Libya’s Petroleum Facilities Guard (PFG), a 27,000 strong body tasked with protecting Libya’s oil facilities, has become the “biggest obstacle to raising money from the industry and a hindrance to forming a unified government,” according to the Head of Libya’s National Oil Corporation (NOC), Mustafa Sanalla, in a report published by The Independent.

NOC Chairman told the paper that the PFG has become a ‘private army’ for its head, Ibrahim Jadran, and “they have tried to sell oil themselves and then they failed to protect the places they were meant to.” The PFG has gained control of the oil ports and complexes in Ras Lanuf, Sidra, and Zueitina in eastern Libya. In March 2014, Jadran announced that he had given himself greater autonomy and sent the tanker MV Morning Glory, flying North Korean colors, loaded with 234,000 barrels of crude oil for sale abroad. “We estimate that the activities of the PFG has adversely affected 70% of oil production,” Sanalla added.

ISIS has attacked a number of Libyan oil facilities over the month of January, which Sanalla said could have been avoided with a more competent guard. In regard to the Ras Lanuf attack, Sanalla said “We could have saved the oil, but the PFG sabotaged this.  Then they failed to put up resistance and Isis were able to carry out their attack and destroy the fuel. There were not that many Isis fighters taking part in the attack, so we do not know why PFG just went away. ”

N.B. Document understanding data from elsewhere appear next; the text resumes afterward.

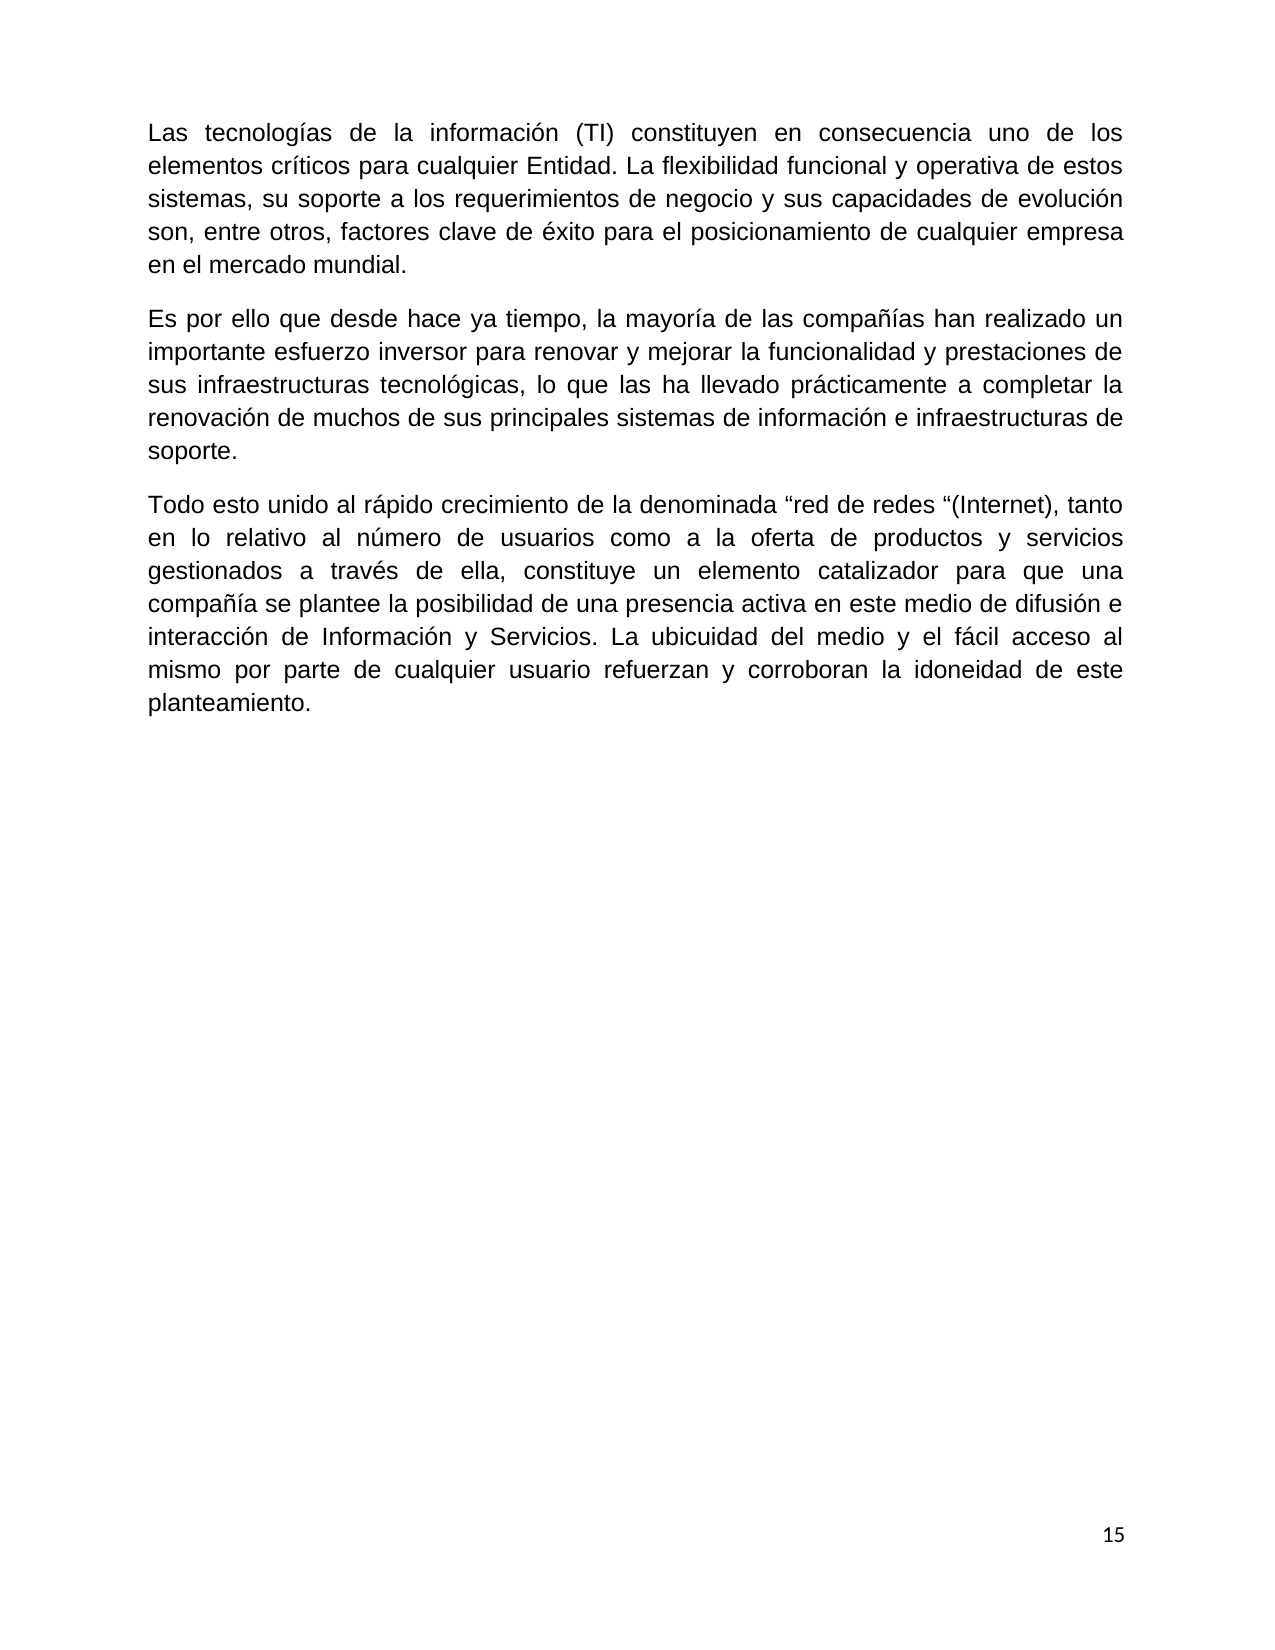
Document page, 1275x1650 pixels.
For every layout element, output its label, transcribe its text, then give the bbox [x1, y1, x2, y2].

text Las tecnologías de la información (TI) constituyen en consecuencia uno de los elementos críticos para cualquier Entidad. La flexibilidad funcional y operativa de estos sistemas, su soporte a los requerimientos de negocio y sus capacidades de evolución son, entre otros, factores clave de éxito para el posicionamiento de cualquier empresa en el mercado mundial. [148, 118, 1125, 279]
text Todo esto unido al rápido crecimiento de la denominada “red de redes “(Internet), tanto en lo relativo al número de usuarios como a la oferta de productos y servicios gestionados a través de ella, constituye un elemento catalizador para que una compañía se plantee la posibilidad de una presencia activa en este medio de difusión e interacción de Información y Servicios. La ubicuidad del medio y el fácil acceso al mismo por parte de cualquier usuario refuerzan y corroboran la idoneidad de este planteamiento. [148, 490, 1125, 717]
text Es por ello que desde hace ya tiempo, la mayoría de las compañías han realizado un importante esfuerzo inversor para renovar y mejorar la funcionalidad y prestaciones de sus infraestructuras tecnológicas, lo que las ha llevado prácticamente a completar la renovación de muchos de sus principales sistemas de información e infraestructuras de soporte. [148, 304, 1125, 465]
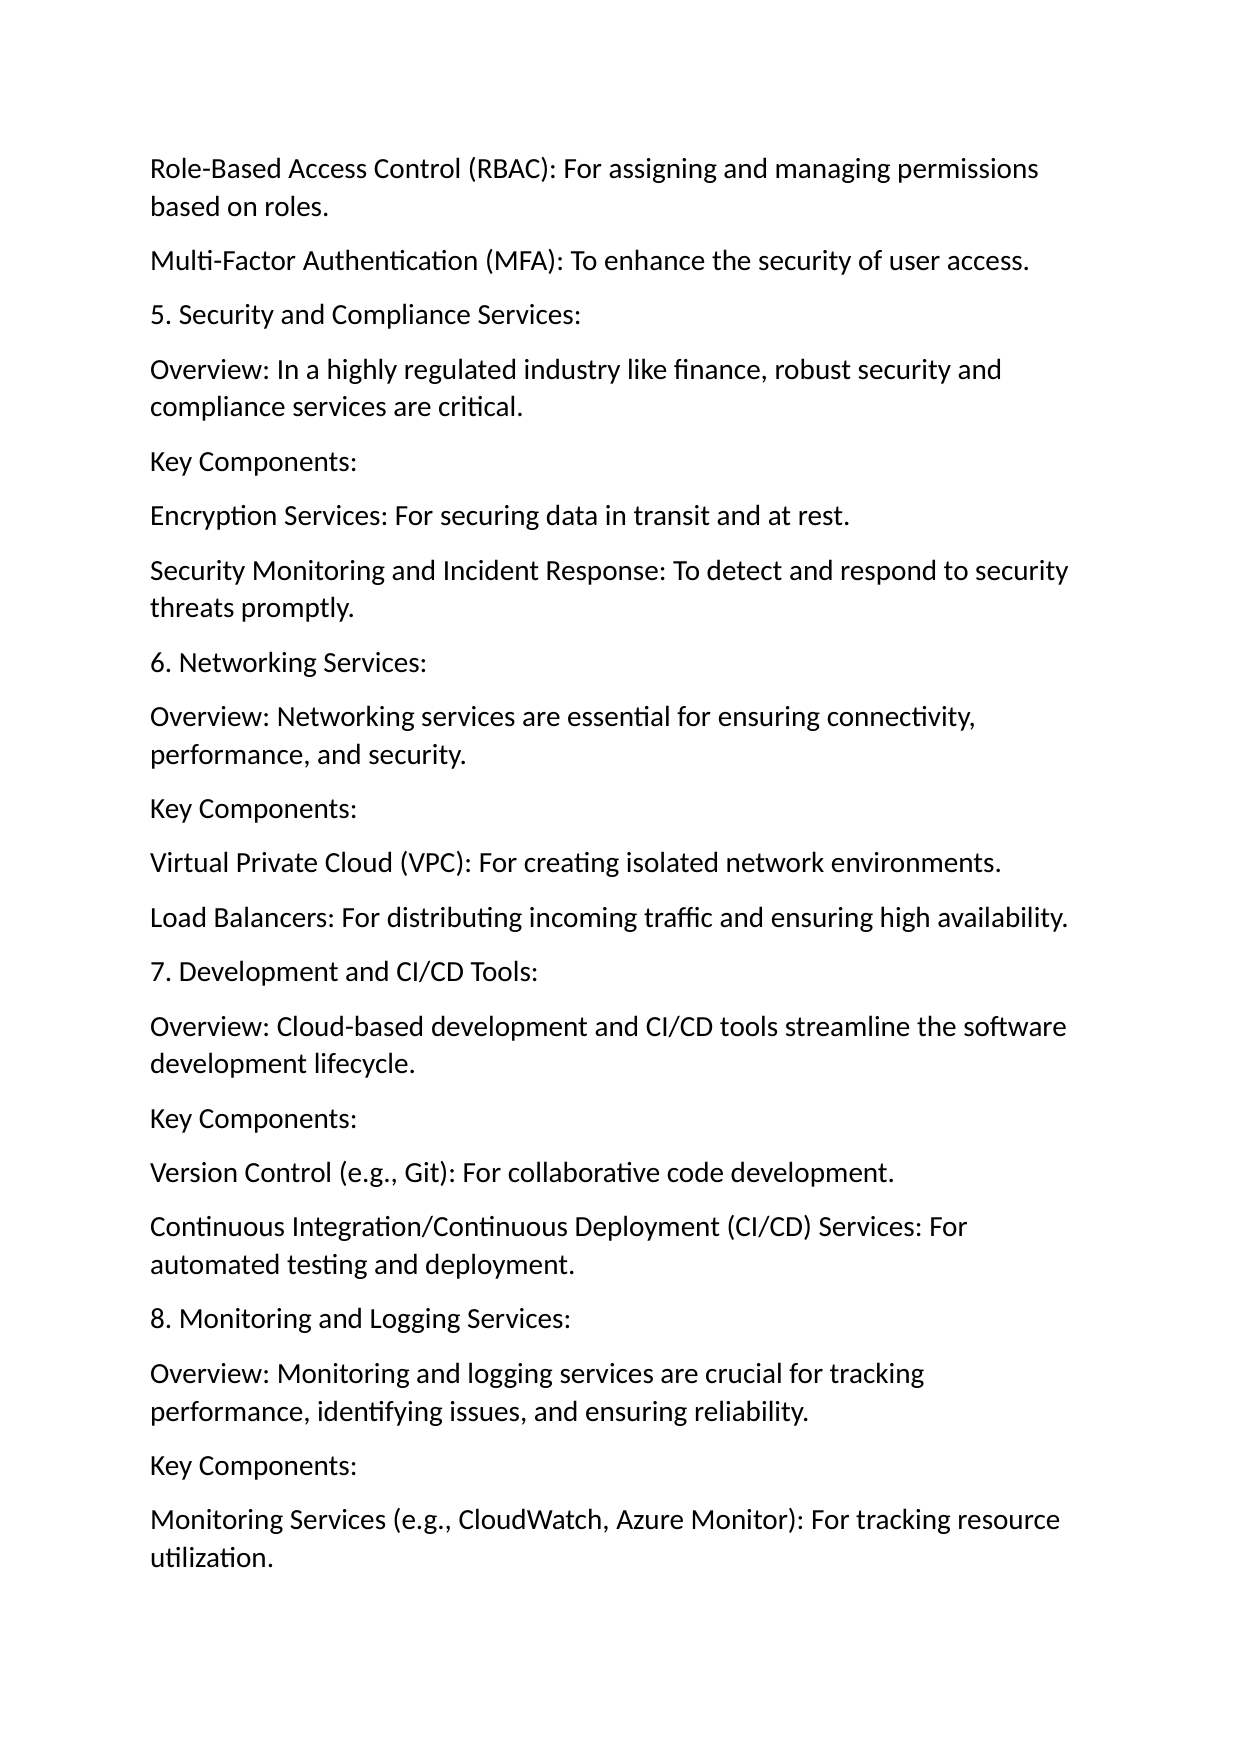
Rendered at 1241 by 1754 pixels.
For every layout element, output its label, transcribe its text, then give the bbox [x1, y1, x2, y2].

“Isis are not occupying the oil facilities; they are damaging them and they are doing this with a small number of people. They want to prevent the country unifying under one government and we need the unity to save the economy, which is in a bad way. The PFG too is a hindrance to unity; it needs to be disbanded or integrated into a future army. Without a single government there will be no security and Libya will decline further into lawlessness and chaos,” Sanalla said, in a call for a unity government to be formed in Libya, as is currently being negotiated.

Libya’s instability has cost the country $60b in lost revenues, the Chairman said in January.

Forming a unity government has proven difficult, as the Tobruk government parliament has recently rejected a proposed caretaker administration, because of its supposed militia influence. It, however offered the negotiating council ten days to present new proposals.